Heparin-Induced Thrombocytopenia

Test Highlight

Heparin-Induced Thrombocytopenia

  

Clinical Use

  • Diagnose heparin-induced thrombocytopenia (HIT) type II

Clinical Background

HIT, the most common form of drug-induced thrombocytopenia, may develop in up to 5% of patients treated with heparin. The clinical course of HIT is varied, but can include catastrophic outcomes such as amputation and death secondary to sudden arterial or venous thrombosis. HIT usually results from the formation of antibodies that react with a trimolecular complex between platelet factor 4 (PF4), heparin, or other glycosaminoglycans and the platelet membrane receptor Fc(gamma)RIIa, leading to reduced platelet count and paradoxically increased thrombosis. Thrombocytopenia typically develops after 5 days in naive patients and can develop within minutes to hours post-exposure in those who have received heparin therapy within the past 6 months.

A presumptive diagnosis of HIT can be based on a >50% reduction in platelet count more than 5 days after initiation of heparin therapy, a platelet count <150,000/µL, or the development of thromboembolic complication(s). Laboratory confirmation is important, but withdrawal of all heparin sources should not be delayed while awaiting confirmatory results.

The 14C-serotonin release assay (SRA) is considered the gold standard for laboratory diagnosis because of its high sensitivity and specificity. An enzyme-linked immunosorbent assay (ELISA) detecting antibodies to the platelet factor 4 (PF4)/heparin complex offers rapid and sensitive detection, but lower specificity than the SRA. Physicians often order the 2 assays together. Quest Diagnostics offers the SRA and ELISA separately and as a panel.

Method

SRA: After incubation of donor platelets with 14C serotonin, porcine heparin (0.1, 0.5, and 100 U) is added along with patient serum. False-positive results are excluded by running a parallel study with anti-Fc(gamma)RIIa. Results are reported as percent serotonin released; values <20% are considered negative. Specimens with borderline results are re-tested the next day with fresh platelets from a different donor. Positive results are called in to the ordering physician and consultation is available.
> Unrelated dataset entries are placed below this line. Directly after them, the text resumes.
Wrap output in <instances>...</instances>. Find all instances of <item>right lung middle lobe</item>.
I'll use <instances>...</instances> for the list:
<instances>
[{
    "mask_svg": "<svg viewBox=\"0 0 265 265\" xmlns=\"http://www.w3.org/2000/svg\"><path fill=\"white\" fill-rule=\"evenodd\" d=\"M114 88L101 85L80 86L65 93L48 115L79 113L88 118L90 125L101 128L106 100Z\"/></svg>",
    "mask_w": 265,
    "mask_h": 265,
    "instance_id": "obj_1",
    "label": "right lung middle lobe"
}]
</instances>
This test was developed and its performance characteristics have been determined by Quest Diagnostics Nichols Institute. It has not been cleared or approved by the U.S. Food and Drug Administration. The FDA has determined that such clearance or approval is not necessary. Performance characteristics refer to the analytical performance of the test.

ELISA: This assay utilizes the PF4/heparin complex as the capture antigen and an alkaline phosphatase-labeled anti-human globulin as the detection antibody. The optical density (OD) is reported: OD values >0.40 are considered positive and indicate the presence of heparin-induced antibodies.

Interpretive Information

SRA: A positive result (≥20%) with 0.1 and 0.5 U of heparin and a suppression of serotonin release with 100 U of heparin strongly suggests HIT; consider substituting heparin with an appropriate direct thrombin inhibitor. A negative result suggests the absence of HIT.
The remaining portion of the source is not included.